Chronique

Les hommes à travers les yeux d’Andrise Pierre

Publié le 2022-09-22 | lenouvelliste.com

Je viens de lire le monologue « Vidé mon ventre du sang de mon fils » (édition Chimen 2022) de la dramaturge contemporaine haïtienne Andrise Pierre. Dramaturge, enseignante et animatrice de club littéraire jeunesse, Andrise Pierre est la gagnante du Prix SACD de la dramaturgie francophone en 2020, pour sa pièce “Elle voulait ou croyait vouloir et puis tout à coup elle ne veut plus”. Elle est invitée d’honneur de la 7eme édition du festival de théâtre et des arts de la scène En Lisant. 

Je retrouve une dramaturge presque au sommet de son art. Sensibilité, précision, clarté, profondeur, ce texte publié dans « Nouvelle dramaturgies d’Haïti/ Des écritures pour la scène » par l’association Quatre Chemins est une pièce qui invite à réfléchir. 

L’auteure s'est inspirée d’une histoire réelle, l’assassinat de son grand frère en 2015. Ici, la littérature s’affiche comme moyen de préserver la mémoire. Andrise a mis sa table d’écriture au cœur du chaos. Sa langue est belle. Malgré la sensibilité du sujet, le lecteur est invité à plonger dans l’univers et l’intelligence de son style. C’est une œuvre sensible qui nous prend aux tripes dès l’incipit et ne nous lâche jusqu’à la dernière page. Il y a des textes qui sont comme une petite lumière qui nous guide sur le chemin de notre vie de lecteur. Qui nous invite à regarder l’homme dans sa fragilité. Le texte d’Andrise est une métaphore qui dit la vie dans toute sa splendeur mais aussi, dans sa décadence.  

La littérature c’est d’abord la sensibilité, la sincérité. La plume d’Andrise est sincère et il y a beaucoup de charme et de douceur qui glisse entre ses lignes. Les phrases sont comme des miroirs qui nous convient à regarder en nous-même. Les mots, les métaphores, les images poétiques sont comme un orage qui nous frappe en plein cœur. Lire Andrise, c’est faire face à la douceur et en même temps à la nostalgie. Lire Andrise, c’est habiter l’absence. C’est écouter la voix d’ici et d’ailleurs.  

Lire «Vidé mon ventre du sang de mon fils» c’est faire face au réel absolu. Avec ce monologue Andrise nous invite à nous révolter contre la méchanceté des hommes, contre le viol, contre le sexisme et l’injustice sociale. On sympathise vite avec la narratrice mais on est aussi capté d’entrée de jeu par la profondeur de l’écriture. Avec un souci permanent du détail, du mot qui fait mal, sa langue est ancrée dans l’âme et la sensibilité de son personnage. Comme si sa langue met l’impossible à l’épreuve (Hélène Dorion).  
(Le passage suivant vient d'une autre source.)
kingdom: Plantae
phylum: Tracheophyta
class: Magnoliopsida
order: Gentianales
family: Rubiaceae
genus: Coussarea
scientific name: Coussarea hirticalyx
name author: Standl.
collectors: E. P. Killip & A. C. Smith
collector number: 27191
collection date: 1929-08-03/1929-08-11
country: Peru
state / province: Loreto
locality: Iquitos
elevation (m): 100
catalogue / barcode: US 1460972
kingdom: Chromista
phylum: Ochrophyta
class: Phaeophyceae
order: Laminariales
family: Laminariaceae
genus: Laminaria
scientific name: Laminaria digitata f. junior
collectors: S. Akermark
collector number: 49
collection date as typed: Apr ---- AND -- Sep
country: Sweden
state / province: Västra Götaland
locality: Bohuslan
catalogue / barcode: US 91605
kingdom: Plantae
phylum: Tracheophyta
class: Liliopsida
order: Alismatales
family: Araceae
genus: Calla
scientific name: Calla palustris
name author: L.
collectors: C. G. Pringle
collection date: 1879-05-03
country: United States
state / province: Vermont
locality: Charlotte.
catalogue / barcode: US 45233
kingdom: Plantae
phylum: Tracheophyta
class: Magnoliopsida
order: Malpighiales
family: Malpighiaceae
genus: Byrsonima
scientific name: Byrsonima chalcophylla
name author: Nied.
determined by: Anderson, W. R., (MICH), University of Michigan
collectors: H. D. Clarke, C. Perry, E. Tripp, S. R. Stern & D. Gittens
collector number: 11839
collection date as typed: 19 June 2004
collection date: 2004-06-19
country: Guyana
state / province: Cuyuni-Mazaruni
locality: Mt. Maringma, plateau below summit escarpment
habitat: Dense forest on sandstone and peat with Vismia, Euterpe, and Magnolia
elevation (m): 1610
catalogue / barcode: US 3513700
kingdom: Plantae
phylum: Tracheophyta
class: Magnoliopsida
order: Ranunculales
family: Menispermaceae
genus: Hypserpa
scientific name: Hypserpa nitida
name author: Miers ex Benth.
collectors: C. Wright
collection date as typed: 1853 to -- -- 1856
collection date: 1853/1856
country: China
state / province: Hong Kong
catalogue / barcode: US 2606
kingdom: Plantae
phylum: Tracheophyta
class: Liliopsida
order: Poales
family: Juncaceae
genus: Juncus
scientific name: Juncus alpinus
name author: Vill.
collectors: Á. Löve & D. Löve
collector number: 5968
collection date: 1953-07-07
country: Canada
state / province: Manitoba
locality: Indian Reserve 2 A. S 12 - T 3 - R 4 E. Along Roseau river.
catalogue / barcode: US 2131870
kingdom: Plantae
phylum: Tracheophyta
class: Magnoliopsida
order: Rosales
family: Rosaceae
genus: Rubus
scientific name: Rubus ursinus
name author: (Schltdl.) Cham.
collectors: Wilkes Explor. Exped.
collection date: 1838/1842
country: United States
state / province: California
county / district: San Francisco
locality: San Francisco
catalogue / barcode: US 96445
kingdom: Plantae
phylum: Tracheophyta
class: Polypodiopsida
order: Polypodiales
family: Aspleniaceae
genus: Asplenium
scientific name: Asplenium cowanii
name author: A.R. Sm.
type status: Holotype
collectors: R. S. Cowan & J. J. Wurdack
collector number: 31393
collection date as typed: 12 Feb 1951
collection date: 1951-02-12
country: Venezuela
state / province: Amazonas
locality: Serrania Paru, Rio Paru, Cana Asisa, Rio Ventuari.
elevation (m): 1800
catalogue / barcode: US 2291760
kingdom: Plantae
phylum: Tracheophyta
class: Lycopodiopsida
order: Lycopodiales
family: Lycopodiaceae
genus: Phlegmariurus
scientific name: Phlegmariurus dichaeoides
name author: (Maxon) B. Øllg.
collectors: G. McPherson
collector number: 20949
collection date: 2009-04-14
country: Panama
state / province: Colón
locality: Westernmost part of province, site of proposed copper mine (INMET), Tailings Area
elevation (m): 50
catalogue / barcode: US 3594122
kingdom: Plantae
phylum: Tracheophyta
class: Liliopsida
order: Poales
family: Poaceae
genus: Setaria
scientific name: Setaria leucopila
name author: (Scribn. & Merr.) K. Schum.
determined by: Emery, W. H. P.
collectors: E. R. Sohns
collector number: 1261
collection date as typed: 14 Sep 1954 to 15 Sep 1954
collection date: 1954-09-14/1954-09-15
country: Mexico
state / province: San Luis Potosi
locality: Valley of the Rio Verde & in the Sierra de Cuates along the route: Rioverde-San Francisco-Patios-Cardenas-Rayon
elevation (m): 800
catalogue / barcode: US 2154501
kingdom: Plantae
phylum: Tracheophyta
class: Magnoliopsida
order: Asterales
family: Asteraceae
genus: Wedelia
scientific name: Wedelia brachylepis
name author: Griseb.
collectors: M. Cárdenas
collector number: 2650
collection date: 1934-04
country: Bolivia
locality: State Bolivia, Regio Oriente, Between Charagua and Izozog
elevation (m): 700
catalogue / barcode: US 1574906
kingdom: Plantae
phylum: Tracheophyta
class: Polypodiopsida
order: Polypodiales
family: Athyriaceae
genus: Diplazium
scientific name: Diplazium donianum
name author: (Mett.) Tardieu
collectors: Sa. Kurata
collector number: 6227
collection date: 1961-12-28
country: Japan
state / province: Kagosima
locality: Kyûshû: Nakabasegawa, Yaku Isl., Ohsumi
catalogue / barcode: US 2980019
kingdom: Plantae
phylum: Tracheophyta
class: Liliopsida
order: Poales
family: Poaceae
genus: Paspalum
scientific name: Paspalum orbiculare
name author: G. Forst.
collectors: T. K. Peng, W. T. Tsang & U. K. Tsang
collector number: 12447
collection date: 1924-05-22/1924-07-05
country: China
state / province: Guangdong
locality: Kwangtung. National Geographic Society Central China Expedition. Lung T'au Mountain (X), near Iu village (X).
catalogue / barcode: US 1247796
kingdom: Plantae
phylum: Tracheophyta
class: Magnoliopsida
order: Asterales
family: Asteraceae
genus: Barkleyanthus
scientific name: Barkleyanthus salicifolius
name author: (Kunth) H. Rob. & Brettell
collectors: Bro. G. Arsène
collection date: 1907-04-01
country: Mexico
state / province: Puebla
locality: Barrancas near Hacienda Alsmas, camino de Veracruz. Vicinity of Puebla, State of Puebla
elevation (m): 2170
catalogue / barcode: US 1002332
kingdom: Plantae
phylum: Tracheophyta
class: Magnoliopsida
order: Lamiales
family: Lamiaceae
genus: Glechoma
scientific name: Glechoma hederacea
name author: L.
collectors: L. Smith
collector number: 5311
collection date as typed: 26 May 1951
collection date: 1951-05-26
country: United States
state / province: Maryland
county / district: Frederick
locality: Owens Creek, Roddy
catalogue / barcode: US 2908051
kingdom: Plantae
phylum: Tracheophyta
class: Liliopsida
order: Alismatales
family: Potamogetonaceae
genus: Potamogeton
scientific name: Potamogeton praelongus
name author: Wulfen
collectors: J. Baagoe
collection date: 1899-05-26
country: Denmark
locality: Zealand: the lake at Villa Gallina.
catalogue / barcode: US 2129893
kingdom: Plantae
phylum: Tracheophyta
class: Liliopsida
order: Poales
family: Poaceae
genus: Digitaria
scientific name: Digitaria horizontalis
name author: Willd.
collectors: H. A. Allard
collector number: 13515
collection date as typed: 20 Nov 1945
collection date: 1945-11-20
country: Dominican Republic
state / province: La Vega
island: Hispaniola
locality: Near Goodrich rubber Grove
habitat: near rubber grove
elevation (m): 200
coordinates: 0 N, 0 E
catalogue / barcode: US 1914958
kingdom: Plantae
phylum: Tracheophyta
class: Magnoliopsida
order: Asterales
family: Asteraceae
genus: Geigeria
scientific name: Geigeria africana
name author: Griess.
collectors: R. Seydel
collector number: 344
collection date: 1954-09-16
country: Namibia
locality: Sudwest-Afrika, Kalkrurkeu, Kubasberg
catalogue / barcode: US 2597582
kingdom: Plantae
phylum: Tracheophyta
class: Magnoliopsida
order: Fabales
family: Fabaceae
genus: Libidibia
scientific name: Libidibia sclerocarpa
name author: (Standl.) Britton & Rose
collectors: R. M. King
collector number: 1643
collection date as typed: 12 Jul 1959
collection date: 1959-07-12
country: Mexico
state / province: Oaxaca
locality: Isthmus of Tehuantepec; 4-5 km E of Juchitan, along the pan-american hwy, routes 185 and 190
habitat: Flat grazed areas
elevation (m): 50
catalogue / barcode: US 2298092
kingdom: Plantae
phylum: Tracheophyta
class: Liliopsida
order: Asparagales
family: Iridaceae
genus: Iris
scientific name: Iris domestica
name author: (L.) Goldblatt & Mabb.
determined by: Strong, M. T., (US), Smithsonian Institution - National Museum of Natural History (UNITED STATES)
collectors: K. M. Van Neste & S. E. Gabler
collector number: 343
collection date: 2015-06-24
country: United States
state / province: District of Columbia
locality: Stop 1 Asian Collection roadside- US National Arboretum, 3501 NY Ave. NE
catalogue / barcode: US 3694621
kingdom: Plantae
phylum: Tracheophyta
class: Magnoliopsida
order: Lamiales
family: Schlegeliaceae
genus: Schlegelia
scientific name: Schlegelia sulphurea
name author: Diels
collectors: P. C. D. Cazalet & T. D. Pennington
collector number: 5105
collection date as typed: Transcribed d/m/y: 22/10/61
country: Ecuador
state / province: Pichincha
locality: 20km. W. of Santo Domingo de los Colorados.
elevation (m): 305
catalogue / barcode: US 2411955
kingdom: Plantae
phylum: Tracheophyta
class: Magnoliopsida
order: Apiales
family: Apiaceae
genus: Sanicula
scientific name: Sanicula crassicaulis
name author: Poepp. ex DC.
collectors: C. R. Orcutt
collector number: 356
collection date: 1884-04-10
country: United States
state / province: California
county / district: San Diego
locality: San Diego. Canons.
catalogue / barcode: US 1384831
Au fil des pages, je découvre une écrivaine qui écrit avec une vive intelligence. L’une des choses qui m'a beaucoup marqué chez elle, c’est son sens du détail. Un sens du détail et de la précision très Wêchien.  «Vidé mon ventre de mon sang de mon fils» raconte l’histoire d’une mère qui a eu un fils d’un viol à l'âge de quinze ans à Port-au-Prince. Ce dernier est mort assassiné dans les rues de Port-au-Prince. «Aucune ombre ce soir ne viendra troubler le soleil de mes enfants». Ainsi débute la pièce. L’assassin de son fils vient d'être libéré, elle s’adresse à son enfant. Elle raconte l’histoire de cette disparition. Le jour du drame, l’enfance de son fils, mais aussi, les péripéties qu’elle a connues depuis la mort de son fils. C’est comme une femme qui se referme dans son mutisme pour ne pas dire, ne pas crier et puis, tout à coup elle livre son âme. L’absence du père, la violence, l’amour maternelle sont les thèmes qui se déploient entre les lignes. «Vidé mon ventre du sang de mon fils». porte la voix de toutes les mères du monde.